■ **Document segment**:
********

Polymer and the Web Components specification are standards-based. Can a standards-based approach succeed? What are the biggest challenges in gaining wider usage?

I would argue that ultimately standards-based approaches are the only ones that can sustainably succeed for the long-term, and relying on standards significantly lowers costs overall. There are numerous advantages to relying on standards-based API’s as the building blocks of applications:

Speed

If the user has a modern browser, the standards-based API’s already exist natively directly on the user’s device. In a mobile world, with slow devices and flaky connections, every byte that you download to the user’s device has a cost — using what’s already there inside the browser is strictly better than having to download a completely separate abstraction layer in order to run your application. Even if relying on an abstraction is necessary, abstractions that just lightly sugar native features can be much smaller and faster than ones that invent brand new patterns out of thin air.

Longevity

The “popular” framework is constantly radically changing, but the underlying platform is consistent. An application built on top of the latest hot framework can be old-news within a year. An application built on top of web standards will have a solid foundation for the long-term.

Sustainability

The engineers who built the original application are rarely the ones supporting it years down the line. By relying on standards, you ensure that the foundational knowledge needed to understand how an application is built is also the foundational knowledge of just the web platform in general. New developers don’t have to learn a specific dialect to be productive — they just need to know about the web platform itself.

Scalability & Interoperability

Especially for large projects and companies, it is important to be able to broadly share resources and approaches. Every team targeting the web platform can target a standards-based approach, and it becomes very easy to share and re-use pieces of code built to a standard. It is impossible to efficiently share resources when the individual teams are using non-interoperable stacks.

Increasing efficiency, for free

Even if a user’s browser doesn’t yet support the standard API’s, more and more users will gain this support over time, as browsers implement the API’s natively. Polyfills can be used in the meantime, but they disappear over time.

There are two big challenges I’ve seen for gaining wider usage.

On the browser vendor side, browser support for new standards can be slow. The standards process can take a long time, and it can be challenging for browser vendors to arrive at consensus, and then to ship support natively. This is where developers can really help out — by demonstrating excitement and use-cases for specific API’s, it can help browser vendors prioritize implementations.

On the developer side, I’ve seen a lot of hesitation to rely on polyfills — bits of code that emulate the standards-based feature that can be optionally loaded in browsers that don’t yet support the feature natively. To some, polyfills seem to be an anathema, some extra overhead that is to be avoided. This is the opposite of how we consider polyfills. We think of relying on a polyfill as essentially like relying on a framework — it provides a set of features that aren’t directly in the browser — except that the need to run a polyfill goes away over time, while a framework dependency will be fundamentally required for every user, forever. It’s always smart to profile and measure the performance impact of relying on a polyfill, but we’ve found that in the vast majority of cases the pro’s far outweigh the con’s, especially given that the goal of polyfills is to ultimately cease to exist.

There are many ways to provide feedback and get involved. One way is to provide feedback to the Polymer project though Github issues, Tweets, and emails. We look for trends in our developer feedback, and work with standards bodies and browser vendors to extract out useful new standards.

You can also get involved directly with standards bodies. The web component standards, for example, are worked on in Github, and you can file issues directly if you’d like to provide an idea or feedback.

********

■ **What you are asked to do**: According to the text on Polymer and web standards, where is work on the web component standards carried out?

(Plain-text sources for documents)
********

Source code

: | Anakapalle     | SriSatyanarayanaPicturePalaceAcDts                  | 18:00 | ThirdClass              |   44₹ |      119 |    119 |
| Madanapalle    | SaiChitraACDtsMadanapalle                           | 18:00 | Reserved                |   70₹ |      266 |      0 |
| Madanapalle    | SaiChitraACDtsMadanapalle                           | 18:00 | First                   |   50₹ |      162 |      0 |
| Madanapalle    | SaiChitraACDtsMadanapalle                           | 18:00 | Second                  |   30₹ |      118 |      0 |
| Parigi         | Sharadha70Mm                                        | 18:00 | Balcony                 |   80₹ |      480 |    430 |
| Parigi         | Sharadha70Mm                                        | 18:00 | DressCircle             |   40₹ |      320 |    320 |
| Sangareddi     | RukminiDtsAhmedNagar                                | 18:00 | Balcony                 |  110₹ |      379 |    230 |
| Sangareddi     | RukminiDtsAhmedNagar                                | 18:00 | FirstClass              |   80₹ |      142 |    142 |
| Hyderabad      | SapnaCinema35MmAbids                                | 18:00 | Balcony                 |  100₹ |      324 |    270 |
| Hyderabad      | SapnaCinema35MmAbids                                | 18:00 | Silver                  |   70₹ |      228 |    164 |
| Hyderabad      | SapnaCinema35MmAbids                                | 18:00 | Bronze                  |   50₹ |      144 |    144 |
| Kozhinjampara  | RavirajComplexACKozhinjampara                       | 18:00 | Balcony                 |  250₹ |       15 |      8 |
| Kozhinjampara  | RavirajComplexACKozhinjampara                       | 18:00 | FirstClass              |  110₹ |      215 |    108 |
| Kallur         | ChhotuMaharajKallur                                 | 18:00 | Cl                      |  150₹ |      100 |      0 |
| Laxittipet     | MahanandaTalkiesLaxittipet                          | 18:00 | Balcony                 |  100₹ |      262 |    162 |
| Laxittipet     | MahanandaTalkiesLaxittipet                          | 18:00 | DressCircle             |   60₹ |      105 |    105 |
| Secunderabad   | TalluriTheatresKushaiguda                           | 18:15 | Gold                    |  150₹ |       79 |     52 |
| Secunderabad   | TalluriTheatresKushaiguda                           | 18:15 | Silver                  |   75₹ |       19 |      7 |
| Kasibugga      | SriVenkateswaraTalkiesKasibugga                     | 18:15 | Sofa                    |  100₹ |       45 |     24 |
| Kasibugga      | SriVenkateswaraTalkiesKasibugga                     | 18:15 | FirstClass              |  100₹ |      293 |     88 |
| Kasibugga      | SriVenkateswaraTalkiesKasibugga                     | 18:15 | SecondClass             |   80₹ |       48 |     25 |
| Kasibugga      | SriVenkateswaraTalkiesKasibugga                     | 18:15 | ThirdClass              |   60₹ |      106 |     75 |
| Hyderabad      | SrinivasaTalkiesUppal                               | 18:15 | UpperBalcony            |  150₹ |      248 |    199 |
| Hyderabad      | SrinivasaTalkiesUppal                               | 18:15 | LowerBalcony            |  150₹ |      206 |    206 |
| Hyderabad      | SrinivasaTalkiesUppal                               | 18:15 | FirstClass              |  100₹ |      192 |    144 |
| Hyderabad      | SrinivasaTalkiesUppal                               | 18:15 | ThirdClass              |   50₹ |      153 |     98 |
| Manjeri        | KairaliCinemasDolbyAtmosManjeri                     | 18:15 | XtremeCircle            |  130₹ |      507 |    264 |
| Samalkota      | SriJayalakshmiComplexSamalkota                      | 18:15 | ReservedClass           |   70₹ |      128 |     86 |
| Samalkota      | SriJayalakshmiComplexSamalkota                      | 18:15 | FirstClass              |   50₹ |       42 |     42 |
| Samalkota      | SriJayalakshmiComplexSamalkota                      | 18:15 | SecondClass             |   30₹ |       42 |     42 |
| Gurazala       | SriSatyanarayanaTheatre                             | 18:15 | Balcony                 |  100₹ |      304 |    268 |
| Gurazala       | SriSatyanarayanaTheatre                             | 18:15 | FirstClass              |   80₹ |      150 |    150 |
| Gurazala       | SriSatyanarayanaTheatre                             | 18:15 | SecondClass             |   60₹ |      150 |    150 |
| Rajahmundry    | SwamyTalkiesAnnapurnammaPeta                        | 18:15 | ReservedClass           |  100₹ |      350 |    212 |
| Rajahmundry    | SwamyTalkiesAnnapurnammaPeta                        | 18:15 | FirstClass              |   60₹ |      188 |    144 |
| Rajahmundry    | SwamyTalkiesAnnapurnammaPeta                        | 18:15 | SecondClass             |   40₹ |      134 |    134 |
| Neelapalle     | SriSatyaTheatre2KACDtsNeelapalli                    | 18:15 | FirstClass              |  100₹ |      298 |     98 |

********

■ **Finished exercise**: On Github.